If you run a manufacturing business, the labor costs you input on line 37 for COGS should be relevant to each product produced during the period. A tax account should be able to help you identify which costs to use in your COGS calculation.

Re-sellers won’t likely have many labor costs, and you must not include your own paid labor (as the business owner) in your cost of goods sold.

Line 38: Materials and supplies

The number inputted on this line for COGS should include the cost of the items that are separate from the main materials used in the manufacturing of your product — but are still an important part of producing it.

For example, these materials might include glue or buttons that a fashion retailer sews onto their garments.

Line 39: Other costs

Additional costs can be added to your cost of goods sold, depending on the type of business your run.

Manufacturers can use this line to record any additional costs of creating your product — such as packaging and shipping costs to bring in supplies and materials — as well as the overhead costs for running your factory (but not the costs to sell or distribute products).

Line 40: Cost of goods available for sale

On this line, you should add up the amounts on lines 35 through 39 to get the total cost of goods available for sale.

Line 41: Inventory at end of the year

On this line, you should include the value of the items you have in your inventory that have not yet been sold as of year-end.

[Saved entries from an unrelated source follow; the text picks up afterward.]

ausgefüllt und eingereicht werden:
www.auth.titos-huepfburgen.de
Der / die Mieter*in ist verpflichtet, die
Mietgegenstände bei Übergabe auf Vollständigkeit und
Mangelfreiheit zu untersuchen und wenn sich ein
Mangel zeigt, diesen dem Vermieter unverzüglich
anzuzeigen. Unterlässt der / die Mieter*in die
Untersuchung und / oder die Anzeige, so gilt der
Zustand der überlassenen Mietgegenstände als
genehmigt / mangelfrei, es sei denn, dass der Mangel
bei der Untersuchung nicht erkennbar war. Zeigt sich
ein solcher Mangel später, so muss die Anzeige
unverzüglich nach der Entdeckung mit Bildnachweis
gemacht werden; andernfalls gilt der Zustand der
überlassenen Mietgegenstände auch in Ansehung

Like most businesses, you may need to do a physical inventory count of what you have in stock on December 31, and determine the cost to produce the items in that count.

When placing a value on your end-of-year inventory, be sure to use the cost to produce the items in your COGS calculation and not the price you charged customers for these items.

Now you have everything you need to calculate your cost of goods sold for the tax year. On line 42, subtract the amount on line 41 from line 40. You’ll input this final number on line 4 of page 1 of Schedule C – Cost of Goods Sold.

For additional help when completing your small business taxes, read: How to organize your financial statements to make tax season smooth sailing.

Planning for long-term growth with COGS

charts showing growth

Once you calculate your cost of goods sold, you’ll gain a better understanding of your monthly, quarterly, and annual cash flow.

Your COGS calculations can also help you to price your products accordingly, complete your business income taxes, and plan for the long-term growth and success of your small business.

Keep in mind, the above content provides a general explanation, and how you calculate COGS will depend on many factors. For example, manufacturing businesses will have more sophisticated requirements for tracking inventory and calculating the cost of goods sold.

Always consult an accountant or tax professional for specific COGS reporting or tax requirements for your small business.